[Collected data]
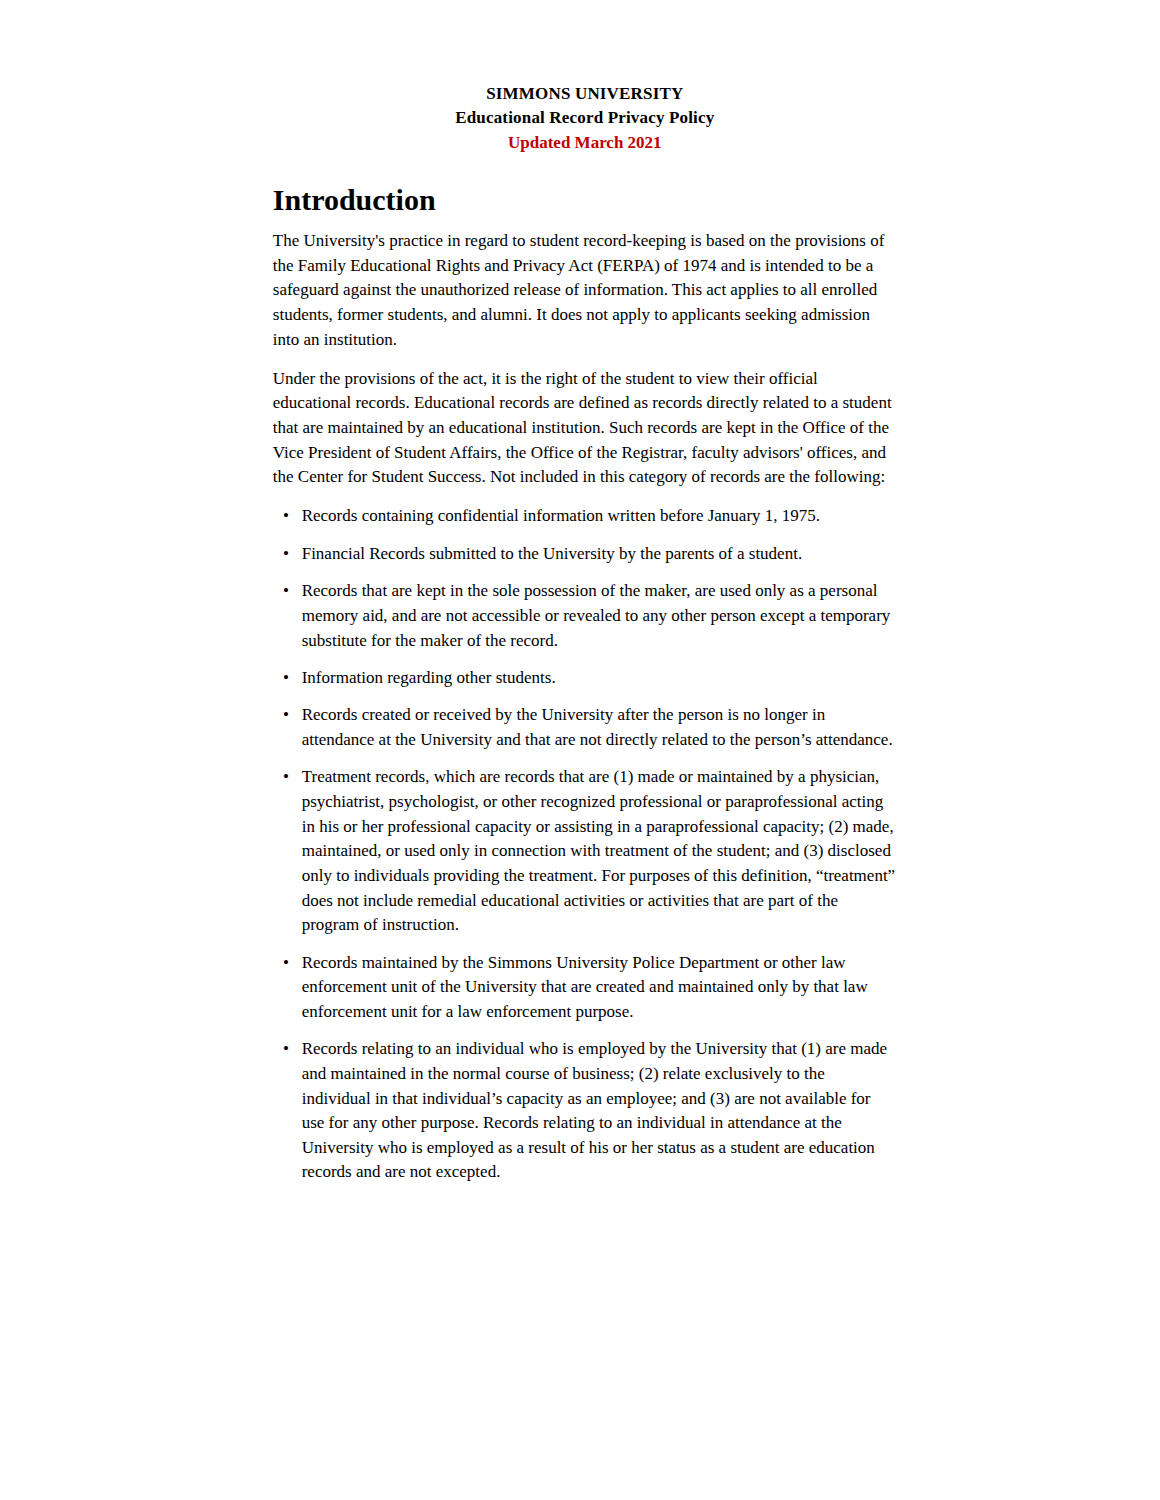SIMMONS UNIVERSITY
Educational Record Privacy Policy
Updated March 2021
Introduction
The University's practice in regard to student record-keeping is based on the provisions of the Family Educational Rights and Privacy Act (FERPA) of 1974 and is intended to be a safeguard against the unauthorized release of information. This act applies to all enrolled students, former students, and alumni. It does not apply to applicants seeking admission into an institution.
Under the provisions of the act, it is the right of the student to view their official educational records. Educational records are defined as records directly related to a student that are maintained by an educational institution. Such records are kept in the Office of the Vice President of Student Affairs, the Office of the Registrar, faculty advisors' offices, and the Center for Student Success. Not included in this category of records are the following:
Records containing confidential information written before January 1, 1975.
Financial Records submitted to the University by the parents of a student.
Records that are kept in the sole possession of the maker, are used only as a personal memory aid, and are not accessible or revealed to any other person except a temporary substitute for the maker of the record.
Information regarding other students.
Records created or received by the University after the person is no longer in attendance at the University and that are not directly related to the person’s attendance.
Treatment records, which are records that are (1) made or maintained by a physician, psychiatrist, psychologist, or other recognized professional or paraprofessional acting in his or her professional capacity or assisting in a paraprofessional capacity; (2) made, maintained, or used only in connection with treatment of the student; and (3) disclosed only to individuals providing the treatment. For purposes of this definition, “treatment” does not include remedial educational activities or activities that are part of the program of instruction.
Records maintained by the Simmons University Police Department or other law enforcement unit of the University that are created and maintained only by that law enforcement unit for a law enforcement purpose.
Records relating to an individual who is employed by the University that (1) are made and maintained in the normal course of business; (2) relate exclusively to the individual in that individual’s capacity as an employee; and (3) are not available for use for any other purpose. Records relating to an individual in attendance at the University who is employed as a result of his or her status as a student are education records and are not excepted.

...

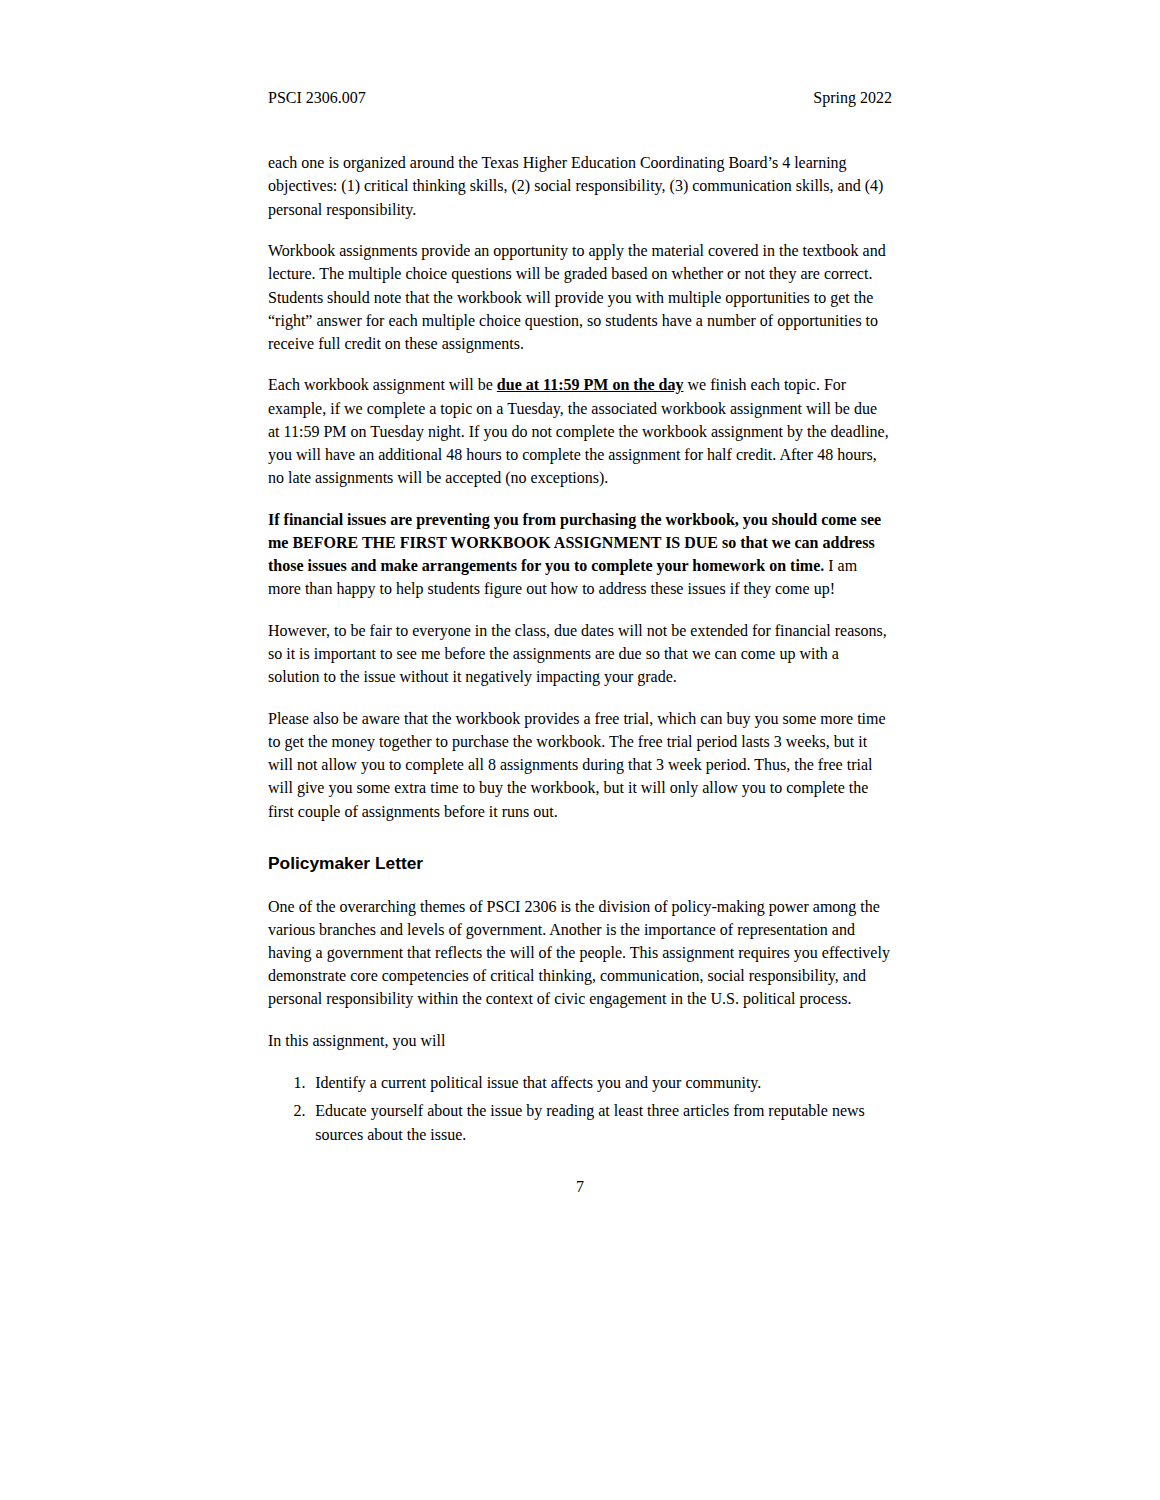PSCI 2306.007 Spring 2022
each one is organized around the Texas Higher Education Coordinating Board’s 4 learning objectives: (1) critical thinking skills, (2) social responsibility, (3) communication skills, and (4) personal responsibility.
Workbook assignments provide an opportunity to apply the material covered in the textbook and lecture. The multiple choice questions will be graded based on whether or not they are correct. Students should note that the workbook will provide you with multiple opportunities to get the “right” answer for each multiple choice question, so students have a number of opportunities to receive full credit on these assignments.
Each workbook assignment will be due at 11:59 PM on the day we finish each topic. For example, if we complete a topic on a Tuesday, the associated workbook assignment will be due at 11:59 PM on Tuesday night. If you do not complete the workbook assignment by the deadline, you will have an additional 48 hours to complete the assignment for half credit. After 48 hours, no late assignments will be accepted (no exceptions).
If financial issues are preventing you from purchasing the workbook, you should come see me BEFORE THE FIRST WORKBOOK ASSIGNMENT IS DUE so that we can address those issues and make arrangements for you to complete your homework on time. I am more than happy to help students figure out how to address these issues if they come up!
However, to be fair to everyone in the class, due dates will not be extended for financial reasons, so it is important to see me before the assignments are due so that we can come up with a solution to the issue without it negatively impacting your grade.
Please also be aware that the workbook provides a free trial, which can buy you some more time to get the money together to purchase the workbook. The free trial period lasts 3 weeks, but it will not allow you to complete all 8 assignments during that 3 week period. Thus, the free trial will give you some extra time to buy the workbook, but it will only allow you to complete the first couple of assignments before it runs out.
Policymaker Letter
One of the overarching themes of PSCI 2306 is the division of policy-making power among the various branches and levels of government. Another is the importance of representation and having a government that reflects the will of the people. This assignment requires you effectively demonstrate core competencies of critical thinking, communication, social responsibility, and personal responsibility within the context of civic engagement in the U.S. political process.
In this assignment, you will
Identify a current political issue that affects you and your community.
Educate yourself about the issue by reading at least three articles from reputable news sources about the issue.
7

* * *

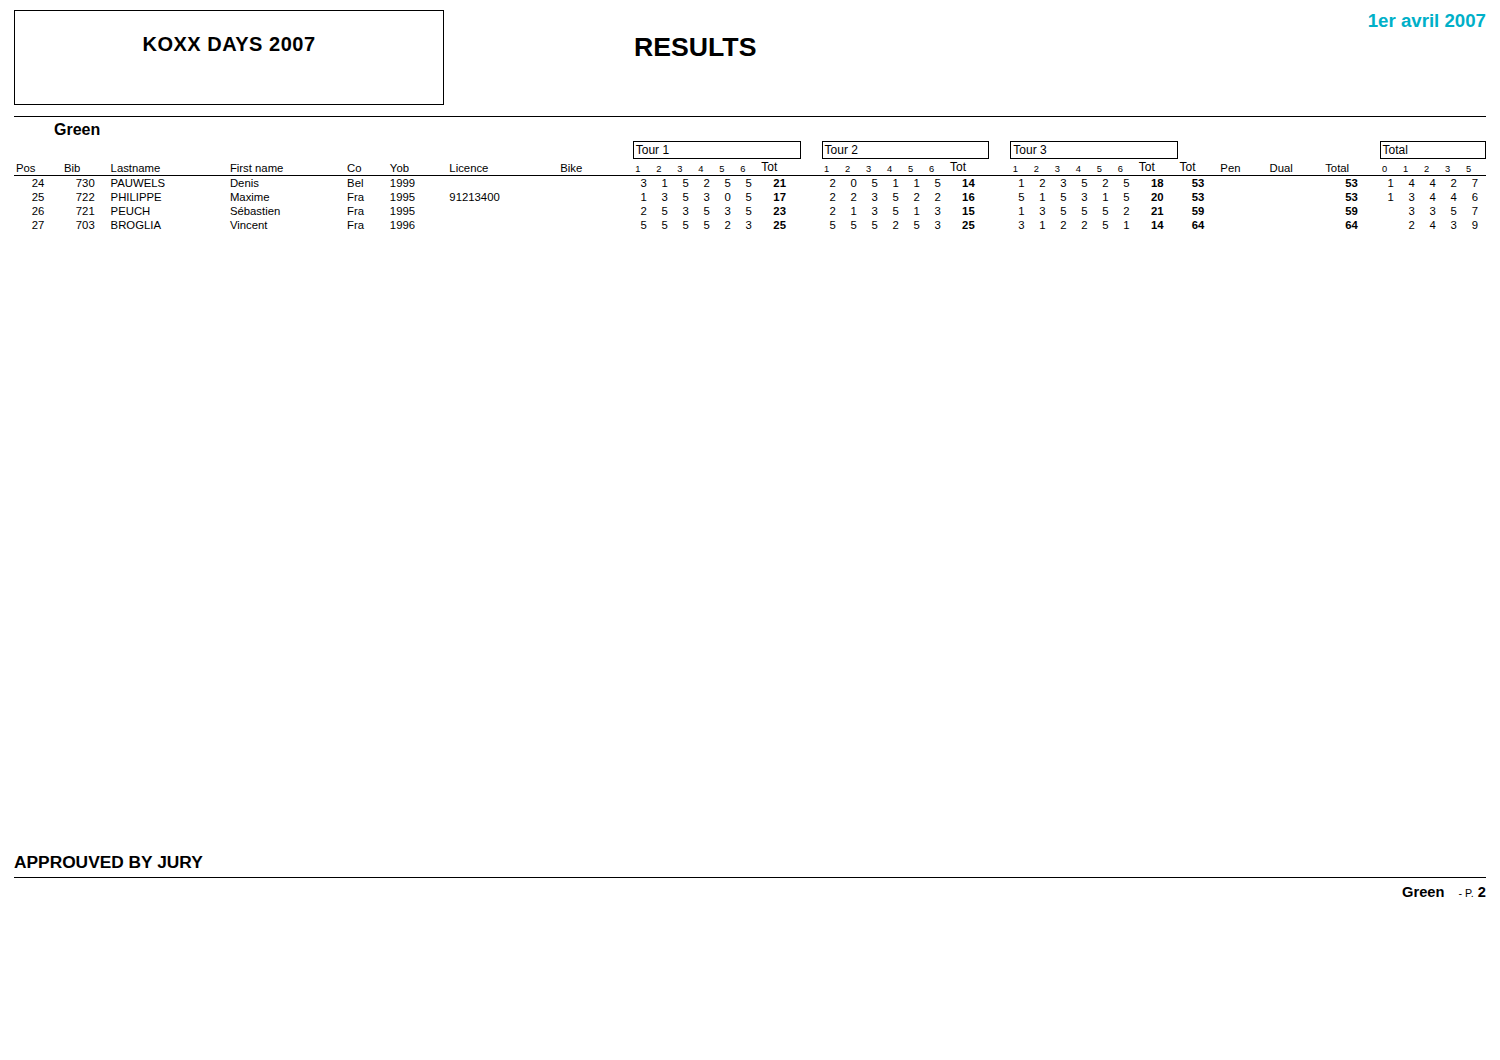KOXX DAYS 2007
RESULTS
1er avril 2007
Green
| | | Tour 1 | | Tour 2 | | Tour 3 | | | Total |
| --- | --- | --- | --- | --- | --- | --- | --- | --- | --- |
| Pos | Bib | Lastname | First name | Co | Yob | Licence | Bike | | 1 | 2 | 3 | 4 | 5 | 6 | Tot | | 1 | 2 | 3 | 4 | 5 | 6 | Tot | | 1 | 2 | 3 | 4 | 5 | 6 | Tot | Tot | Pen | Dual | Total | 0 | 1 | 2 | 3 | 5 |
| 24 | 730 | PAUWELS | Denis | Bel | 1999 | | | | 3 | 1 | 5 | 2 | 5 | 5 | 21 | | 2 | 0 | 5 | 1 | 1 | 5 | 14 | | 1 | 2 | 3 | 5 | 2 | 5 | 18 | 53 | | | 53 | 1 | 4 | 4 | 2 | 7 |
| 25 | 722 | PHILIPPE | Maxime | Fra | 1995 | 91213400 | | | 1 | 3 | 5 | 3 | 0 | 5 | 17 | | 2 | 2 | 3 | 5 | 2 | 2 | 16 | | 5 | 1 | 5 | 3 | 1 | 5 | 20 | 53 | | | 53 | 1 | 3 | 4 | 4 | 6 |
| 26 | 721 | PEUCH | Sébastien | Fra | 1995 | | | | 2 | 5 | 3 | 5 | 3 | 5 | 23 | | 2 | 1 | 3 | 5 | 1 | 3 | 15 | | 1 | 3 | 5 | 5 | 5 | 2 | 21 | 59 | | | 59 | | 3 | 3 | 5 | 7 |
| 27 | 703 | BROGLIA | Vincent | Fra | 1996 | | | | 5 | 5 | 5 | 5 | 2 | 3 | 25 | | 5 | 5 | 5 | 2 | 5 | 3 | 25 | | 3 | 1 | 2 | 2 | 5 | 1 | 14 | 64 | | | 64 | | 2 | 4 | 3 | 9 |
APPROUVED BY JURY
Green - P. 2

▶ **Your goal**:
Print, without alteration, only the lines above between the one holding "Updated March 2021" and the one holding "Records containing confidential", inclusive.

▶ **Your response**:
Updated March 2021
Introduction
The University's practice in regard to student record-keeping is based on the provisions of the Family Educational Rights and Privacy Act (FERPA) of 1974 and is intended to be a safeguard against the unauthorized release of information. This act applies to all enrolled students, former students, and alumni. It does not apply to applicants seeking admission into an institution.
Under the provisions of the act, it is the right of the student to view their official educational records. Educational records are defined as records directly related to a student that are maintained by an educational institution. Such records are kept in the Office of the Vice President of Student Affairs, the Office of the Registrar, faculty advisors' offices, and the Center for Student Success. Not included in this category of records are the following:
Records containing confidential information written before January 1, 1975.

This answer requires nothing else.